| Summary |
Wei-Jen Wu, 2008.07
Department of Transportation Technology and Management National Chiao Tung University
The ability to match aircraft cabin service to dynamic market changes is one of the crucial factors deciding the profitability of an airline. There exist business travelers who prefer and are able to afford the high fare of luxurious first-class cabin as well as tourism travelers seeking for cheap air tickets due to budget limits. The cabin-class choice from different travelers and trip purpose on the route determine seat utilization, thereby the revenue and total cost of the airline. Because of the limited cabin floor area, there is a trade-off among cabin class number, the size, and the amount of the seat of different classes. The expected revenue of an airline is influenced by the passenger market characteristics and the aircraft cabin interior design. Though large aircraft is flexible in cabin interior design, the airline must explore the growth rate of routes, changes in market composition and passenger demand when assigning the fleet to each route. A profit-maximizing airline must investigate the impacts of dynamic economic changes and trip purpose compositions of various origin-destination (OD) pairs on the cabin seat allocation and trade-off between costs of providing the service and the revenue accordingly generated from different cabin seat allocation.
This study aims to explore the interior design problem of aircraft cabin from a long-term perspective. On the demand side, this study applies grey forecasting model to predict the demand of each class for each year. On the supply side, the study considers the airline operating cost as related to fleet planning, cabin seat allocation and utilization. A mathematical programming model is further formulated to determine the optimal fleet planning and cabin interior design including the number of cabin classes, the size, and the number of seats for each class. The objective function aims to maximize the total profit of a given airline taking demand-supply interactions into account.

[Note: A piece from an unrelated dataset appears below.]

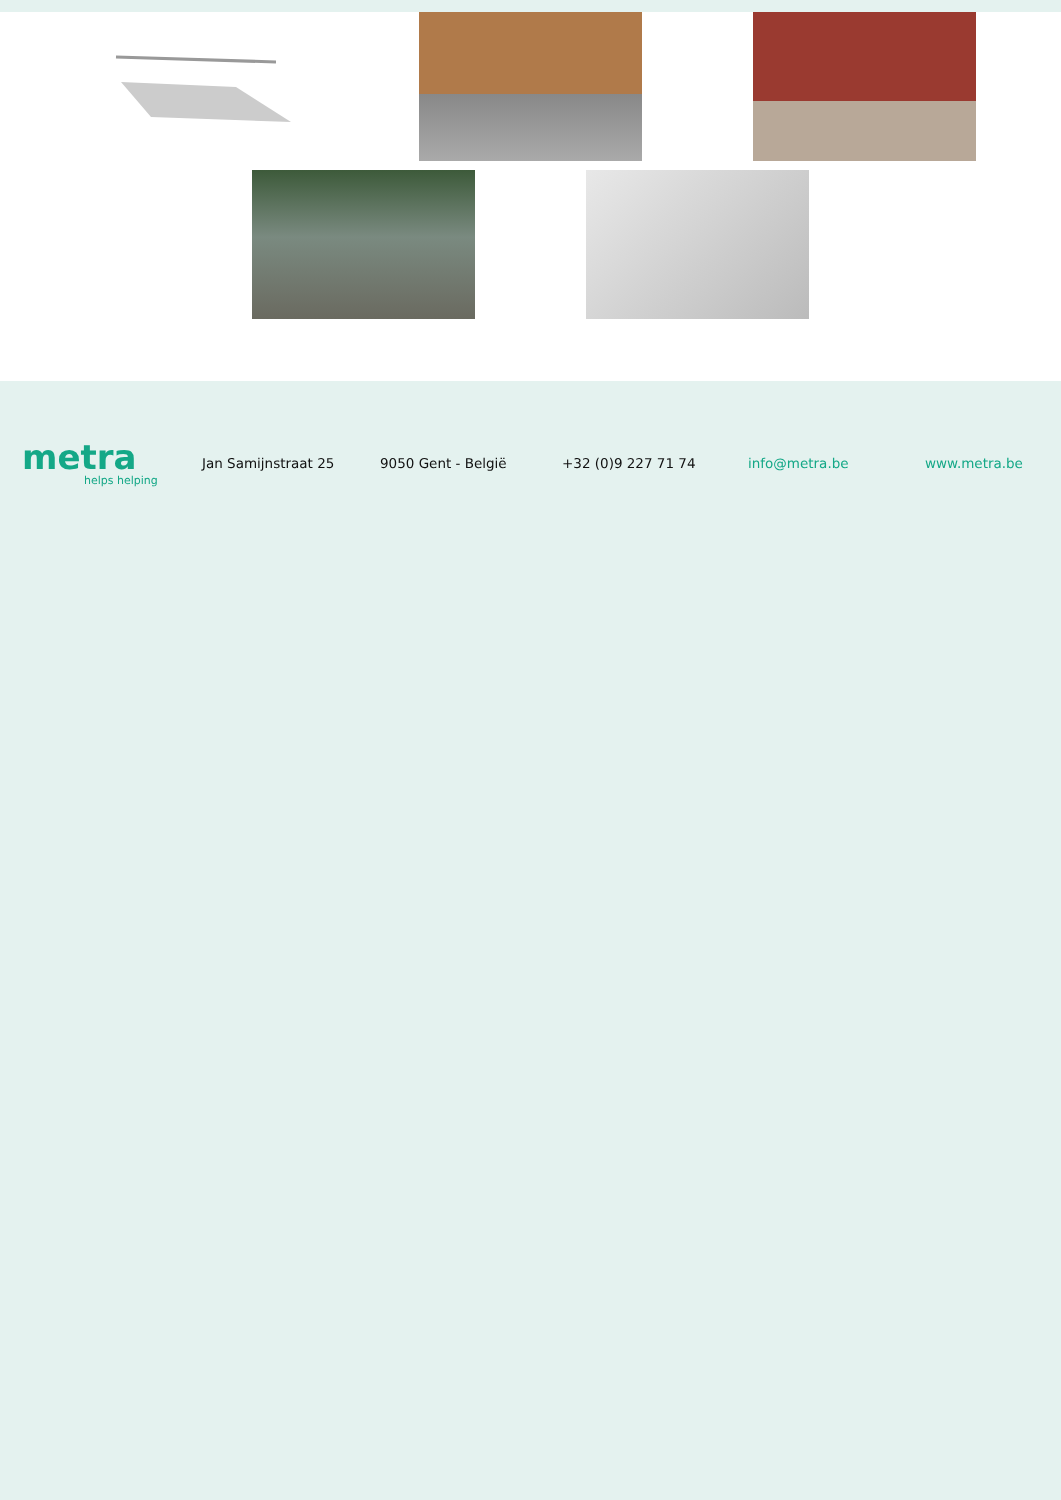metra
helps helping
Jan Samijnstraat 25 9050 Gent - België +32 (0)9 227 71 74 info@metra.be www.metra.be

Finally, a case study is provided to illustrate the results and the application of the model. The results show that a new aircraft tends to operate only on a single route for most of service period, and the main factor which significantly affects the decisions on allocating seats for different classes of cabin is the trade-off between the size of the area allocated for and expected profit generated from each class. The results of the model illustrate an integrated solution associated with airline fleet management and cabin design in a dynamic and competitive environment. |